Stored dataset items
-=-=-

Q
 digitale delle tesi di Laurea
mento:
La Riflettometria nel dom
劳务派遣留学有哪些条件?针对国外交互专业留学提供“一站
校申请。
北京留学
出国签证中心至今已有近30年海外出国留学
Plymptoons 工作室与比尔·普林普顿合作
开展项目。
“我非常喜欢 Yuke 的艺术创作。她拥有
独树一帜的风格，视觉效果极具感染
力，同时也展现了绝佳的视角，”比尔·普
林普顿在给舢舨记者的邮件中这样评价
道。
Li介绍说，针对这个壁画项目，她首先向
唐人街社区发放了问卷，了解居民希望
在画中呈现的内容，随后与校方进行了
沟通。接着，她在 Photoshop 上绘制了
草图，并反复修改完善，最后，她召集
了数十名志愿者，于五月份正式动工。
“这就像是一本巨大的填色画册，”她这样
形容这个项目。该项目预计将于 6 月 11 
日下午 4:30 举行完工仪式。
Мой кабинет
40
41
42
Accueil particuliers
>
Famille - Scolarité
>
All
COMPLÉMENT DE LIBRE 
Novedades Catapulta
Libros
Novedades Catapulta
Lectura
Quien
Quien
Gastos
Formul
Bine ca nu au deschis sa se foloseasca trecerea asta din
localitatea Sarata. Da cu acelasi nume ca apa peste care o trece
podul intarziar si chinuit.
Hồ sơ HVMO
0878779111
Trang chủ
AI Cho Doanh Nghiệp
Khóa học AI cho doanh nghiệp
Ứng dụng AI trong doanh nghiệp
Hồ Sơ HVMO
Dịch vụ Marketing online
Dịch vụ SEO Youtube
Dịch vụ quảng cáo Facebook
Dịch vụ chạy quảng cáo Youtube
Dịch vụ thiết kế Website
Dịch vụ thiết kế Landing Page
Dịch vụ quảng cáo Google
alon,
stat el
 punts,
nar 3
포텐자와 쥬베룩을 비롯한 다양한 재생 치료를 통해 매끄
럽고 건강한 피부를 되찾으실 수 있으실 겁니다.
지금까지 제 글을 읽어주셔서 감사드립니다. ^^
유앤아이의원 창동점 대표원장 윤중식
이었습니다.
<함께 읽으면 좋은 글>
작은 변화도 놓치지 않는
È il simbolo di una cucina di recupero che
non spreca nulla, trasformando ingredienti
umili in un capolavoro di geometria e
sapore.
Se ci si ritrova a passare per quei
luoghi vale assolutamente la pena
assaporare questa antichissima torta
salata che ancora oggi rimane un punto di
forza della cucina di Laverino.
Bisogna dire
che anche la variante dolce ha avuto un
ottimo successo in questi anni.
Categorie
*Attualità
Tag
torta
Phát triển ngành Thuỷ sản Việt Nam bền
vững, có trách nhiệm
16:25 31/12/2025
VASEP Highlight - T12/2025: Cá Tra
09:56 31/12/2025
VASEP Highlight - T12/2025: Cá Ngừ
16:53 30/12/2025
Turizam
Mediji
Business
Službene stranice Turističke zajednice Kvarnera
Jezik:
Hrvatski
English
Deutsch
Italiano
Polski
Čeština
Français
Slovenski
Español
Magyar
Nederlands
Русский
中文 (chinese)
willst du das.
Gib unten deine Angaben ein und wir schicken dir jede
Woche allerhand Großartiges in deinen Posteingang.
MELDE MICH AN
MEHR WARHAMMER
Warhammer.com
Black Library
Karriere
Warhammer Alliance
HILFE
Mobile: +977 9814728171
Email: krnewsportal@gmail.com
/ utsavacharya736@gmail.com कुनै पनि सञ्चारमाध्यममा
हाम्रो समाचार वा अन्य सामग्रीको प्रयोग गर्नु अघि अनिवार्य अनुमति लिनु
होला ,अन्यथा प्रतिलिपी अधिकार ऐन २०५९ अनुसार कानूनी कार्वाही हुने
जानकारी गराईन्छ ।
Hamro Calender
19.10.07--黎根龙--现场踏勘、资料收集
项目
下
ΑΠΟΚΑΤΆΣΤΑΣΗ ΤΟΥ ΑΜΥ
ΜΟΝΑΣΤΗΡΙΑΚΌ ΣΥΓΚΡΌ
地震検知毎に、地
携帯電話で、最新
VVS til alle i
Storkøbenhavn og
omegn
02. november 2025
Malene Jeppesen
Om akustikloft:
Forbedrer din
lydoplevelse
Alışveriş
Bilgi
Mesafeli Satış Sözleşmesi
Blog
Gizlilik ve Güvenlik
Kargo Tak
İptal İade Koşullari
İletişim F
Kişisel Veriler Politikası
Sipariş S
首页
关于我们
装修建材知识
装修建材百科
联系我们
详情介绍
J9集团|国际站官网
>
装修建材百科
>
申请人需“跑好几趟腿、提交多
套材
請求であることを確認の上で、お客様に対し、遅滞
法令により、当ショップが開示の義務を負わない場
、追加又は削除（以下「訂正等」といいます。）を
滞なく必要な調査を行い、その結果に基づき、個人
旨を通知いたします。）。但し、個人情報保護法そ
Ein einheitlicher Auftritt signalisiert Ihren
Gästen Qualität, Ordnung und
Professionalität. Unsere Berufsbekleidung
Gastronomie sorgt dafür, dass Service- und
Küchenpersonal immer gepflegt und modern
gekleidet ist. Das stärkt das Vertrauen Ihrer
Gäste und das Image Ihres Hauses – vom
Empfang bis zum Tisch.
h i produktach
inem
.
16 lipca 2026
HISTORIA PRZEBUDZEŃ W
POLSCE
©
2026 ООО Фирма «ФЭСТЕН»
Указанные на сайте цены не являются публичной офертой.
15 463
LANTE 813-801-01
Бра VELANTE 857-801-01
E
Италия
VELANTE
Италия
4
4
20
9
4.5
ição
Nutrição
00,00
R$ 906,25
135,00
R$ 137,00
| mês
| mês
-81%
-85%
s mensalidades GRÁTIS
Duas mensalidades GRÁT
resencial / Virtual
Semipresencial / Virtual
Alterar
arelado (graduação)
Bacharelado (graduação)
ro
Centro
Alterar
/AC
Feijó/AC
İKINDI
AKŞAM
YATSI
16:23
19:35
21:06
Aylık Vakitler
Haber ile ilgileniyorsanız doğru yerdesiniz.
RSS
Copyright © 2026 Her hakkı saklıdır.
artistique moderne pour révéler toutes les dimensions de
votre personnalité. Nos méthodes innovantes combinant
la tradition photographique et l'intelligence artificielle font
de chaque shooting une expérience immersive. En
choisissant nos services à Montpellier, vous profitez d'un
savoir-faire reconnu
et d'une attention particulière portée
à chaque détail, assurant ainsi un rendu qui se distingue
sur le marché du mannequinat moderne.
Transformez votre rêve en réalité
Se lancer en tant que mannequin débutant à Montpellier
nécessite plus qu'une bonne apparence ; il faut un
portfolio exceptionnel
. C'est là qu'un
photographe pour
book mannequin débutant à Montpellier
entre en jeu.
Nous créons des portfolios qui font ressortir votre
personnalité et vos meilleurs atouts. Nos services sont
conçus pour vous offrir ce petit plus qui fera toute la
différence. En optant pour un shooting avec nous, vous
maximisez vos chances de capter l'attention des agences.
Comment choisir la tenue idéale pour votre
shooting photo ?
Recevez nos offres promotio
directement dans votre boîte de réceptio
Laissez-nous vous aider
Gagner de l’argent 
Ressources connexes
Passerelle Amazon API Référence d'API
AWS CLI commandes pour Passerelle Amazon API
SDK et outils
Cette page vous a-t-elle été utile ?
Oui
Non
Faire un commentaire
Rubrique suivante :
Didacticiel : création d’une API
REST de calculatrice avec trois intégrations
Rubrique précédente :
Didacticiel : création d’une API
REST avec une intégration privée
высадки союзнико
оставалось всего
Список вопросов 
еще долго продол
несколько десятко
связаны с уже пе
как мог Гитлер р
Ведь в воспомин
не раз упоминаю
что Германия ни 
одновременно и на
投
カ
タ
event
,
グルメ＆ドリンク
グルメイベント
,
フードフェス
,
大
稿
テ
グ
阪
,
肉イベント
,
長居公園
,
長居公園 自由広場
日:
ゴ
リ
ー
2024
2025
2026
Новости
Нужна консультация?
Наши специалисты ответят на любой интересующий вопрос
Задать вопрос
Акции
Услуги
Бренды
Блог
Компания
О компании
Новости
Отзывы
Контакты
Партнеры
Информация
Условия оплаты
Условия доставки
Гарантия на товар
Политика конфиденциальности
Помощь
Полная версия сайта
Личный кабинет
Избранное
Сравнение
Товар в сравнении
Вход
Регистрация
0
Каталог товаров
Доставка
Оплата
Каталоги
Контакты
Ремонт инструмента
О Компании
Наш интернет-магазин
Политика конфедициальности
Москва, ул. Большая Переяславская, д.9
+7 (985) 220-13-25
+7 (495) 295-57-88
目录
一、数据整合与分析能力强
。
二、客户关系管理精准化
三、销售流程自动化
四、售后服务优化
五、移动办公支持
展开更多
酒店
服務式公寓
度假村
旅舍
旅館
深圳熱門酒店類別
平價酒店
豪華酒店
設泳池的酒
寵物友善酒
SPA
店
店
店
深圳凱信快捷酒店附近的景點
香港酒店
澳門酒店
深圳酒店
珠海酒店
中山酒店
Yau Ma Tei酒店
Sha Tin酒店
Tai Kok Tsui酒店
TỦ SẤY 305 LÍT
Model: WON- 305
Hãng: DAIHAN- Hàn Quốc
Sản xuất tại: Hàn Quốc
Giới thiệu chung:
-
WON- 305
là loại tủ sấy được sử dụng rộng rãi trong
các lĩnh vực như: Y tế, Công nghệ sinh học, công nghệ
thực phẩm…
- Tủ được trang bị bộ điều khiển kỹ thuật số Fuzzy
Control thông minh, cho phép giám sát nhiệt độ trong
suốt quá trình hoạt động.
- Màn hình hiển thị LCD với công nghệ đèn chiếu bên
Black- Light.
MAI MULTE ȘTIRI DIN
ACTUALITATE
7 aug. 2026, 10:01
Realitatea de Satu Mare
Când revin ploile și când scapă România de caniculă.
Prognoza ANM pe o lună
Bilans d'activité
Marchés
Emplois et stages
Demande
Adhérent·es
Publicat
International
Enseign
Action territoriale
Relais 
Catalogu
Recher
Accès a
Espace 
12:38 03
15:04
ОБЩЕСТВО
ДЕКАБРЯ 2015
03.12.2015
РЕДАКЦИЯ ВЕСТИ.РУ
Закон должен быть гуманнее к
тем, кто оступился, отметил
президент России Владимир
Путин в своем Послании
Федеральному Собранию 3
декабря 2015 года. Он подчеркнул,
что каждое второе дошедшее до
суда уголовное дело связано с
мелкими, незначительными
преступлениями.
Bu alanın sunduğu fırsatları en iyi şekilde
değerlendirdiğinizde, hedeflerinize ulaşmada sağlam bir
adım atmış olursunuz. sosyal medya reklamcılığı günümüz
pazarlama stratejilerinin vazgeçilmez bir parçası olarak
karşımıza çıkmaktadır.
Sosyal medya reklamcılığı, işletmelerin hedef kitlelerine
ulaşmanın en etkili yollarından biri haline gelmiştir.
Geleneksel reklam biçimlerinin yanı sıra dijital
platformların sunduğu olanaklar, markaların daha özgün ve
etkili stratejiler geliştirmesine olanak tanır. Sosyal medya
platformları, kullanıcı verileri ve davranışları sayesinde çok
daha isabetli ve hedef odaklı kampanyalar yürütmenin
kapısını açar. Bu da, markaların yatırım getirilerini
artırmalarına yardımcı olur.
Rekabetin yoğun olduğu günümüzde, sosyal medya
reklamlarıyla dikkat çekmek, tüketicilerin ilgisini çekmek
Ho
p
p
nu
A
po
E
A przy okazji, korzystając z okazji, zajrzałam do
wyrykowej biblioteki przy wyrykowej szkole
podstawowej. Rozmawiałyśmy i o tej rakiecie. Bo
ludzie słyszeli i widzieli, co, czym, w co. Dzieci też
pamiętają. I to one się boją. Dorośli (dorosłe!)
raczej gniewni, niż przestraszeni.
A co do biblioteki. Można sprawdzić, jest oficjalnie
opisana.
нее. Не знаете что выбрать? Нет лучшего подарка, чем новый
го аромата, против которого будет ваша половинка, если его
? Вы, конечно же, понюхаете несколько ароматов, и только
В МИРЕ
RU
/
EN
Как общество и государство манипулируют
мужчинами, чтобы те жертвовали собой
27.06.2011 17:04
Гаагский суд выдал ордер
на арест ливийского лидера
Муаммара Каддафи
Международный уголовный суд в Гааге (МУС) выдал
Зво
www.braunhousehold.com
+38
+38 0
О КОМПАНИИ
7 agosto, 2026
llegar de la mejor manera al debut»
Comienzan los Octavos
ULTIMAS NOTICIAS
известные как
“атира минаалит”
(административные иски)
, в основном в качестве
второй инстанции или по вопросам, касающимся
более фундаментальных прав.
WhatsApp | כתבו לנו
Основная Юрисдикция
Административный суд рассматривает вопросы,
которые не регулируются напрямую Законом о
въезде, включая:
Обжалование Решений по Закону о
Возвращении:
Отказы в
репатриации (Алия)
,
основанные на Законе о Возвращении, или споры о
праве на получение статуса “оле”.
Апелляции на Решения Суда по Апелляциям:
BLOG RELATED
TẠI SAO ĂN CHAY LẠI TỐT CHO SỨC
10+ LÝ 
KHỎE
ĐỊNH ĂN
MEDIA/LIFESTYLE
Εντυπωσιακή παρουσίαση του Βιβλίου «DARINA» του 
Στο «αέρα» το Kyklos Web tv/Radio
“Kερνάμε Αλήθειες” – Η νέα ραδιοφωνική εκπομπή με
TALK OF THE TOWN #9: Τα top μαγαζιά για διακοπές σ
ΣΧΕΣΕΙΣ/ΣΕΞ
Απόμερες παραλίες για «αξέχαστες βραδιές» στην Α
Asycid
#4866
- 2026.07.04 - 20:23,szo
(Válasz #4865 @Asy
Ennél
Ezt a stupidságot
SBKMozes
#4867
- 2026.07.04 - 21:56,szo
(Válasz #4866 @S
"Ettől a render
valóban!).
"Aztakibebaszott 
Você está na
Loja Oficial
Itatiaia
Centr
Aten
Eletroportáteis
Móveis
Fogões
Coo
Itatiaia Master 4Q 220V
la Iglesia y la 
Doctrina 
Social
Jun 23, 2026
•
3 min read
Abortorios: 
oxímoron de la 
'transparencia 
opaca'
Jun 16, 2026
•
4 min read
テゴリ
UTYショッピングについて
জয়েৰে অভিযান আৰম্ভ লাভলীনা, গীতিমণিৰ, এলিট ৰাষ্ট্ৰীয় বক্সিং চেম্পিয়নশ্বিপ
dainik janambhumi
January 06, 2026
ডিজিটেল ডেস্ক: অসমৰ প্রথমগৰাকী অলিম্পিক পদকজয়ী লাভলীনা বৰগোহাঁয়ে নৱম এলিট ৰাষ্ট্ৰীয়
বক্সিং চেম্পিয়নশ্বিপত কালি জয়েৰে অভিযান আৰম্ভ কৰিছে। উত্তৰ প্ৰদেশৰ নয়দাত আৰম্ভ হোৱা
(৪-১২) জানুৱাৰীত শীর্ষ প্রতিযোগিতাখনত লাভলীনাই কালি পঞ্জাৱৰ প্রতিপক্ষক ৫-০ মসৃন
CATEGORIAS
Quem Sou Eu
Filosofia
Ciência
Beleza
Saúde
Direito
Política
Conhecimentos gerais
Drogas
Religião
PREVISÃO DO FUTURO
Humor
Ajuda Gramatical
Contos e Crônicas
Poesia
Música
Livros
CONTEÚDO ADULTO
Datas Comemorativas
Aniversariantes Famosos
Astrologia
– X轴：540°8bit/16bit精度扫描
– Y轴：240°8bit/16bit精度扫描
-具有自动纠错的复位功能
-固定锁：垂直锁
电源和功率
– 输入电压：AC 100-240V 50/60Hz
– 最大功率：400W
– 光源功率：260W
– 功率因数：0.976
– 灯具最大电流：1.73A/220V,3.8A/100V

-=-=-

Directions - Rewrite the records from the first line through the line with "podul intarziar si chinuit.", both included, swapping "Catapulta" for "Ballesta" and changing nothing else.

Answer to this problem -
Q
 digitale delle tesi di Laurea
mento:
La Riflettometria nel dom
劳务派遣留学有哪些条件?针对国外交互专业留学提供“一站
校申请。
北京留学
出国签证中心至今已有近30年海外出国留学
Plymptoons 工作室与比尔·普林普顿合作
开展项目。
“我非常喜欢 Yuke 的艺术创作。她拥有
独树一帜的风格，视觉效果极具感染
力，同时也展现了绝佳的视角，”比尔·普
林普顿在给舢舨记者的邮件中这样评价
道。
Li介绍说，针对这个壁画项目，她首先向
唐人街社区发放了问卷，了解居民希望
在画中呈现的内容，随后与校方进行了
沟通。接着，她在 Photoshop 上绘制了
草图，并反复修改完善，最后，她召集
了数十名志愿者，于五月份正式动工。
“这就像是一本巨大的填色画册，”她这样
形容这个项目。该项目预计将于 6 月 11 
日下午 4:30 举行完工仪式。
Мой кабинет
40
41
42
Accueil particuliers
>
Famille - Scolarité
>
All
COMPLÉMENT DE LIBRE 
Novedades Ballesta
Libros
Novedades Ballesta
Lectura
Quien
Quien
Gastos
Formul
Bine ca nu au deschis sa se foloseasca trecerea asta din
localitatea Sarata. Da cu acelasi nume ca apa peste care o trece
podul intarziar si chinuit.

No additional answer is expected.